Source information →

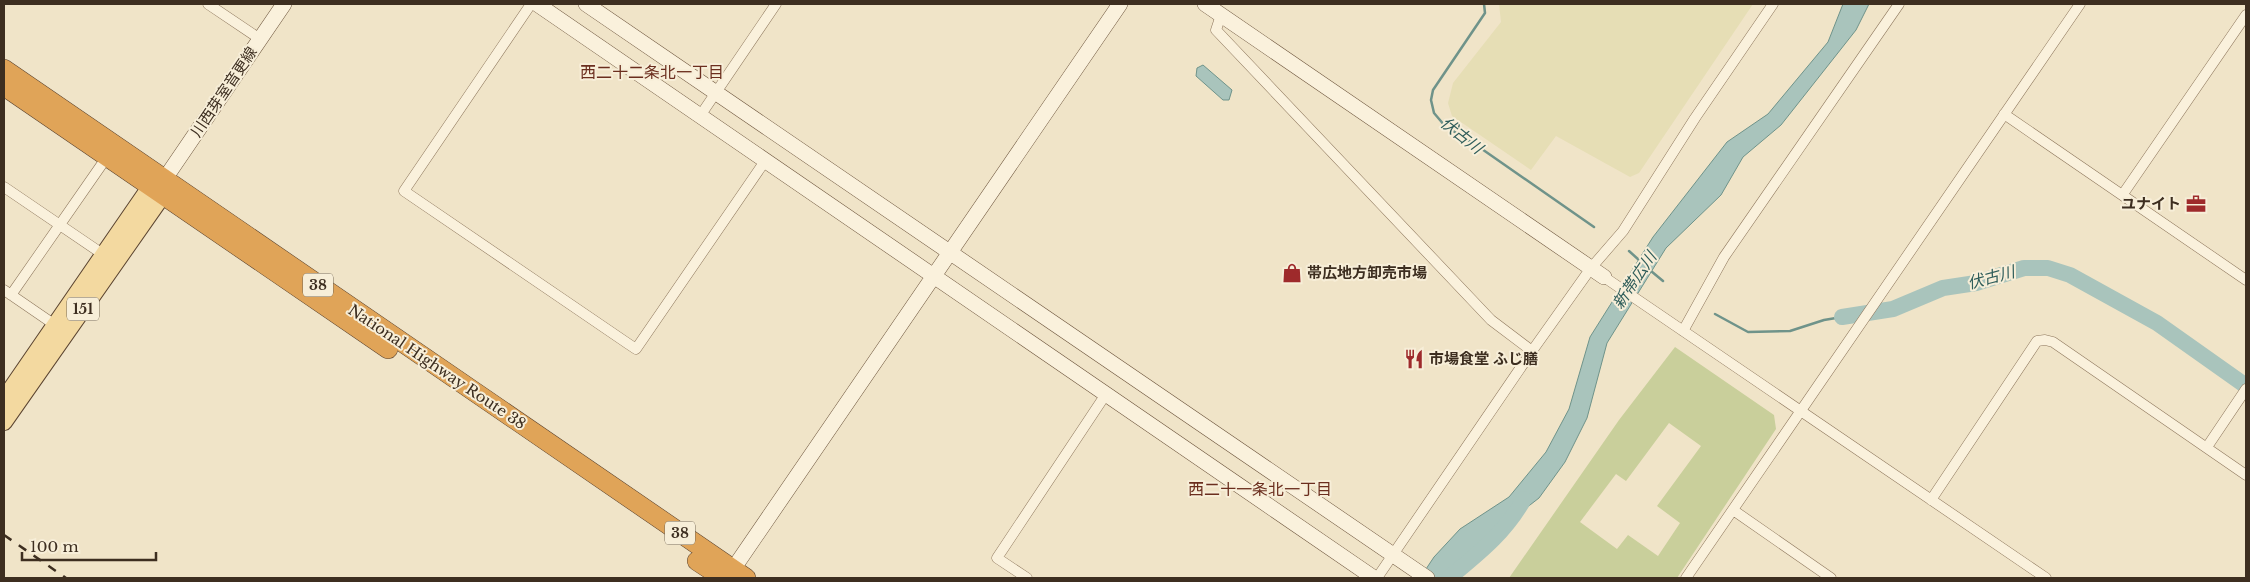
<svg xmlns="http://www.w3.org/2000/svg" width="2250" height="582" viewBox="0 0 2250 582" font-family="'Libre Baskerville','Noto Sans JP',serif">
  <style>
    .farmland { fill: #e6deb5 }
    .green { fill: #c9cf9b; fill-rule: evenodd }
    .water { fill: #a9c4bc; stroke: #6f938a }
    .lines { fill: none; stroke-linecap: round; stroke-linejoin: round }
    .stream { stroke: #6f938a; stroke-width: 2.5 }
    .river { stroke: #a9c4bc; stroke-width: 16 }
    .street-casing { stroke: #8d765c; stroke-width: 11 }
    .secondary-casing { stroke: #6f573f; stroke-width: 16 }
    .primary-casing { stroke: #5b4430; stroke-width: 18 }
    .highway-casing { stroke: #5b4430; stroke-width: 20 }
    .street { stroke: #faf1dc; stroke-width: 10 }
    .secondary { stroke: #faf1dc; stroke-width: 15 }
    .primary { stroke: #f3d9a0; stroke-width: 16 }
    .highway { stroke: #e0a458; stroke-width: 19 }
    .rail { stroke: #3d2e20; stroke-width: 2.5; stroke-dasharray: 9 9; stroke-linecap: butt }
    .labels { text-anchor: middle; stroke-width: 4; stroke-linejoin: round; paint-order: stroke }
    .shield { fill: #f7eed8; stroke: #756857; stroke-width: 1 }
    .shield-label { font-size: 14px; font-weight: bold; fill: #3d2e20 }
    .street-label { font-size: 15px; fill: #3d2e20; stroke: #f7eed8 }
    .poi-label { font-size: 15px; font-weight: bold; fill: #3d2e20; stroke: #f7eed8; text-anchor: start }
    .neighbourhood-label { font-size: 16px; fill: #6b2e1e; stroke: #f7eed8 }
    .water-label { font-size: 16px; font-style: italic; fill: #2f5d5a; stroke: #f7eed8 }
  </style>
  <rect width="100%" height="100%" fill="#f0e4c8"/>
  <!-- farmland -->
  <path class="farmland" d="M1499,4H1753L1639,173L1630,177L1556,136L1531,170L1452,116L1448,103L1453,83L1501,22Z"/>
  <!-- green -->
  <path class="green" d="M1675,347L1774,415L1776,429L1677,578H1509L1619,420ZM1669,423L1701,446L1657,506L1680,523L1658,556L1628,535L1617,549L1580,522L1616,474L1626,481Z"/>
  <!-- water -->
  <path class="water" d="M1843,4H1869L1856,30L1781,125L1743,157L1721,195L1666,248L1607,343L1587,418L1565,462L1539,498L1481,543L1457,565L1447,578H1420L1434,557L1460,529L1509,497L1546,452L1569,409L1590,337L1653,237L1727,142L1768,114L1828,42Z
    M1203,65L1232,90L1229,100H1223L1196,76L1197,68Z"/>
  <g class="lines">
    <!-- stream -->
    <path class="stream" d="M1484,4L1485,13L1433,90L1431,100L1434,113L1445,126L1479,147L1594,227
      M1629,251L1639,260
      M1651,271L1663,281
      M1715,314L1748,332L1790,331L1824,320L1842,317"/>
    <!-- river -->
    <path class="river" d="M1842,317L1893,309L1943,288L1976,283L2024,268H2048L2070,275L2157,323L2246,386
      M1449,578C1479,553 1505,533 1524,499"/>
    <defs>
      <path id="street" d="M208,4L260,39
        M531,4L404,191L627,343L636,349L765,161
        M1221,15L1216,30L1491,320L1532,351
        M2004,114L2246,280
        M700,116L776,4
        M4,187L104,255
        M2123,194L2246,15
        M1604,277L2046,578
        M4,290L55,325
        M11,295L109,154
        M1683,331L1724,257L1899,4
        M2207,447L2246,389
        M1931,500L2037,341L2045,340L2053,342L2246,475
        M1733,510L1831,578
        M1027,578L997,558L1106,394
        M1377,578L1532,351L1591,268L1623,231L1695,118L1773,4
        M1686,578L2080,4"/>
      <path id="secondary" d="M537,4L1374,578
        M586,4L1427,578
        M1205,4L1604,277
        M164,180L284,4
        M727,578L1120,4"/>
      <path id="primary" d="M4,399L150,187L164,180L163,195L4,422"/>
      <path id="highway" d="M4,69L746,578
        M4,86L388,349
        M697,561L723,578"/>
    </defs>
    <!-- street casing -->
    <use href="#street" class="street-casing"/>
    <!-- secondary casing -->
    <use href="#secondary" class="secondary-casing"/>
    <!-- primary casing -->
    <use href="#primary" class="primary-casing"/>
    <!-- highway casing -->
    <use href="#highway" class="highway-casing"/>
    <!-- street -->
    <use href="#street" class="street"/>
    <!-- secondary -->
    <use href="#secondary" class="secondary"/>
    <!-- primary -->
    <use href="#primary" class="primary"/>
    <!-- highway -->
    <use href="#highway" class="highway"/>
    <!-- rail -->
    <path class="rail" d="M4,535L66,578"/>
  </g>
  <!-- icons -->
  <defs>
    <symbol id="office-bare" viewBox="-9 -9 18 18"><path d="M-6-3h4V-5.5h4V-3h4V5H-6ZM-1-4.5V-3h2v-1.5ZM-6 0V1H6V0Z" fill="#9e2a2b" stroke="#f7eed8" stroke-width="2.5" paint-order="stroke"/></symbol>
    <symbol id="shop-bare" viewBox="-9 -9 18 18"><path d="M-5-2.5h2.3a2.7 3.5 0 0 1 5.4 0H5L5.5 6h-11ZM-1.5-2.5h3a1.5 2.3 0 0 0-3 0Z" fill="#9e2a2b" stroke="#f7eed8" stroke-width="2.5" paint-order="stroke"/></symbol>
    <symbol id="restaurant-bare" viewBox="-9 -9 18 18"><path d="M-5-6h1v4h1v-4h1v4h1v-4h1v5L-1.5 .5V6h-2V.5L-5-1ZM5-6V6H3V1.5H1.5Q1.5-4 5-6Z" fill="#9e2a2b" stroke="#f7eed8" stroke-width="2.5" paint-order="stroke"/></symbol>
  </defs>
  <g fill-rule="evenodd">
    <use href="#office-bare" x="2182" y="190" width="28" height="28"/>
    <use href="#shop-bare" x="1278" y="259" width="28" height="28"/>
    <use href="#restaurant-bare" x="1400" y="345" width="28" height="28"/>
  </g>
  <g class="labels">
    <!-- shield labels -->
    <g class="shield">
      <rect x="303" y="273.5" width="30" height="23" rx="4"/>
      <rect x="67" y="297.5" width="32" height="23" rx="4"/>
      <rect x="665" y="521.5" width="30" height="23" rx="4"/>
    </g>
    <g class="shield-label">
      <text x="318" y="290">38</text>
      <text x="83" y="314">151</text>
      <text x="680" y="538">38</text>
    </g>
    <!-- street labels -->
    <g class="street-label">
      <text transform="translate(224 92) rotate(-56)" y="5">川西芽室音更線</text>
      <text transform="translate(437 367) rotate(34)" y="5">National Highway Route 38</text>
    </g>
    <!-- poi labels -->
    <g class="poi-label">
      <text x="2181" y="209" text-anchor="end">ユナイト</text>
      <text x="1307" y="278">帯広地方卸売市場</text>
      <text x="1429" y="364">市場食堂 ふじ膳</text>
    </g>
    <!-- neighbourhood labels -->
    <g class="neighbourhood-label">
      <text x="652" y="78">西二十二条北一丁目</text>
      <text x="1260" y="495">西二十一条北一丁目</text>
    </g>
    <!-- water labels -->
    <g class="water-label">
      <text transform="translate(1462 135) rotate(38)" y="6">伏古川</text>
      <text transform="translate(1991 277) rotate(-15)" y="6">伏古川</text>
      <text transform="translate(1634 280) rotate(-56)" y="6">新帯広川</text>
    </g>
  </g>
  <!-- border -->
  <rect width="2250" height="582" fill="none" stroke="#3d2e20" stroke-width="10"/>
  <!-- scale -->
  <path d="M22 552v8h134v-8" fill="none" stroke="#3d2e20" stroke-width="2.5"/>
  <text x="30" y="552" font-size="15" fill="#3d2e20" stroke="#f7eed8" stroke-width="4" paint-order="stroke">100 m</text>
</svg>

Task statement →
The records above must be output exactly, except for their pictures.

Response box →
<svg xmlns="http://www.w3.org/2000/svg" width="2250" height="582" viewBox="0 0 2250 582" font-family="'Libre Baskerville','Noto Sans JP',serif">
  <style>
    .farmland { fill: #e6deb5 }
    .green { fill: #c9cf9b; fill-rule: evenodd }
    .water { fill: #a9c4bc; stroke: #6f938a }
    .lines { fill: none; stroke-linecap: round; stroke-linejoin: round }
    .stream { stroke: #6f938a; stroke-width: 2.5 }
    .river { stroke: #a9c4bc; stroke-width: 16 }
    .street-casing { stroke: #8d765c; stroke-width: 11 }
    .secondary-casing { stroke: #6f573f; stroke-width: 16 }
    .primary-casing { stroke: #5b4430; stroke-width: 18 }
    .highway-casing { stroke: #5b4430; stroke-width: 20 }
    .street { stroke: #faf1dc; stroke-width: 10 }
    .secondary { stroke: #faf1dc; stroke-width: 15 }
    .primary { stroke: #f3d9a0; stroke-width: 16 }
    .highway { stroke: #e0a458; stroke-width: 19 }
    .rail { stroke: #3d2e20; stroke-width: 2.5; stroke-dasharray: 9 9; stroke-linecap: butt }
    .labels { text-anchor: middle; stroke-width: 4; stroke-linejoin: round; paint-order: stroke }
    .shield { fill: #f7eed8; stroke: #756857; stroke-width: 1 }
    .shield-label { font-size: 14px; font-weight: bold; fill: #3d2e20 }
    .street-label { font-size: 15px; fill: #3d2e20; stroke: #f7eed8 }
    .poi-label { font-size: 15px; font-weight: bold; fill: #3d2e20; stroke: #f7eed8; text-anchor: start }
    .neighbourhood-label { font-size: 16px; fill: #6b2e1e; stroke: #f7eed8 }
    .water-label { font-size: 16px; font-style: italic; fill: #2f5d5a; stroke: #f7eed8 }
  </style>
  <rect width="100%" height="100%" fill="#f0e4c8"/>
  <!-- farmland -->
  <path class="farmland" d="M1499,4H1753L1639,173L1630,177L1556,136L1531,170L1452,116L1448,103L1453,83L1501,22Z"/>
  <!-- green -->
  <path class="green" d="M1675,347L1774,415L1776,429L1677,578H1509L1619,420ZM1669,423L1701,446L1657,506L1680,523L1658,556L1628,535L1617,549L1580,522L1616,474L1626,481Z"/>
  <!-- water -->
  <path class="water" d="M1843,4H1869L1856,30L1781,125L1743,157L1721,195L1666,248L1607,343L1587,418L1565,462L1539,498L1481,543L1457,565L1447,578H1420L1434,557L1460,529L1509,497L1546,452L1569,409L1590,337L1653,237L1727,142L1768,114L1828,42Z
    M1203,65L1232,90L1229,100H1223L1196,76L1197,68Z"/>
  <g class="lines">
    <!-- stream -->
    <path class="stream" d="M1484,4L1485,13L1433,90L1431,100L1434,113L1445,126L1479,147L1594,227
      M1629,251L1639,260
      M1651,271L1663,281
      M1715,314L1748,332L1790,331L1824,320L1842,317"/>
    <!-- river -->
    <path class="river" d="M1842,317L1893,309L1943,288L1976,283L2024,268H2048L2070,275L2157,323L2246,386
      M1449,578C1479,553 1505,533 1524,499"/>
    <defs>
      <path id="street" d="M208,4L260,39
        M531,4L404,191L627,343L636,349L765,161
        M1221,15L1216,30L1491,320L1532,351
        M2004,114L2246,280
        M700,116L776,4
        M4,187L104,255
        M2123,194L2246,15
        M1604,277L2046,578
        M4,290L55,325
        M11,295L109,154
        M1683,331L1724,257L1899,4
        M2207,447L2246,389
        M1931,500L2037,341L2045,340L2053,342L2246,475
        M1733,510L1831,578
        M1027,578L997,558L1106,394
        M1377,578L1532,351L1591,268L1623,231L1695,118L1773,4
        M1686,578L2080,4"/>
      <path id="secondary" d="M537,4L1374,578
        M586,4L1427,578
        M1205,4L1604,277
        M164,180L284,4
        M727,578L1120,4"/>
      <path id="primary" d="M4,399L150,187L164,180L163,195L4,422"/>
      <path id="highway" d="M4,69L746,578
        M4,86L388,349
        M697,561L723,578"/>
    </defs>
    <!-- street casing -->
    <use href="#street" class="street-casing"/>
    <!-- secondary casing -->
    <use href="#secondary" class="secondary-casing"/>
    <!-- primary casing -->
    <use href="#primary" class="primary-casing"/>
    <!-- highway casing -->
    <use href="#highway" class="highway-casing"/>
    <!-- street -->
    <use href="#street" class="street"/>
    <!-- secondary -->
    <use href="#secondary" class="secondary"/>
    <!-- primary -->
    <use href="#primary" class="primary"/>
    <!-- highway -->
    <use href="#highway" class="highway"/>
    <!-- rail -->
    <path class="rail" d="M4,535L66,578"/>
  </g>
  <!-- icons -->
  <defs>
    <symbol id="office-bare" viewBox="-9 -9 18 18"><path d="M-6-3h4V-5.5h4V-3h4V5H-6ZM-1-4.5V-3h2v-1.5ZM-6 0V1H6V0Z" fill="#9e2a2b" stroke="#f7eed8" stroke-width="2.5" paint-order="stroke"/></symbol>
    <symbol id="shop-bare" viewBox="-9 -9 18 18"><path d="M-5-2.5h2.3a2.7 3.5 0 0 1 5.4 0H5L5.5 6h-11ZM-1.5-2.5h3a1.5 2.3 0 0 0-3 0Z" fill="#9e2a2b" stroke="#f7eed8" stroke-width="2.5" paint-order="stroke"/></symbol>
    <symbol id="restaurant-bare" viewBox="-9 -9 18 18"><path d="M-5-6h1v4h1v-4h1v4h1v-4h1v5L-1.5 .5V6h-2V.5L-5-1ZM5-6V6H3V1.5H1.5Q1.5-4 5-6Z" fill="#9e2a2b" stroke="#f7eed8" stroke-width="2.5" paint-order="stroke"/></symbol>
  </defs>
  <g fill-rule="evenodd">
    <use href="#office-bare" x="2182" y="190" width="28" height="28"/>
    <use href="#shop-bare" x="1278" y="259" width="28" height="28"/>
    <use href="#restaurant-bare" x="1400" y="345" width="28" height="28"/>
  </g>
  <g class="labels">
    <!-- shield labels -->
    <g class="shield">
      <rect x="303" y="273.5" width="30" height="23" rx="4"/>
      <rect x="67" y="297.5" width="32" height="23" rx="4"/>
      <rect x="665" y="521.5" width="30" height="23" rx="4"/>
    </g>
    <g class="shield-label">
      <text x="318" y="290">38</text>
      <text x="83" y="314">151</text>
      <text x="680" y="538">38</text>
    </g>
    <!-- street labels -->
    <g class="street-label">
      <text transform="translate(224 92) rotate(-56)" y="5">川西芽室音更線</text>
      <text transform="translate(437 367) rotate(34)" y="5">National Highway Route 38</text>
    </g>
    <!-- poi labels -->
    <g class="poi-label">
      <text x="2181" y="209" text-anchor="end">ユナイト</text>
      <text x="1307" y="278">帯広地方卸売市場</text>
      <text x="1429" y="364">市場食堂 ふじ膳</text>
    </g>
    <!-- neighbourhood labels -->
    <g class="neighbourhood-label">
      <text x="652" y="78">西二十二条北一丁目</text>
      <text x="1260" y="495">西二十一条北一丁目</text>
    </g>
    <!-- water labels -->
    <g class="water-label">
      <text transform="translate(1462 135) rotate(38)" y="6">伏古川</text>
      <text transform="translate(1991 277) rotate(-15)" y="6">伏古川</text>
      <text transform="translate(1634 280) rotate(-56)" y="6">新帯広川</text>
    </g>
  </g>
  <!-- border -->
  <rect width="2250" height="582" fill="none" stroke="#3d2e20" stroke-width="10"/>
  <!-- scale -->
  <path d="M22 552v8h134v-8" fill="none" stroke="#3d2e20" stroke-width="2.5"/>
  <text x="30" y="552" font-size="15" fill="#3d2e20" stroke="#f7eed8" stroke-width="4" paint-order="stroke">100 m</text>
</svg>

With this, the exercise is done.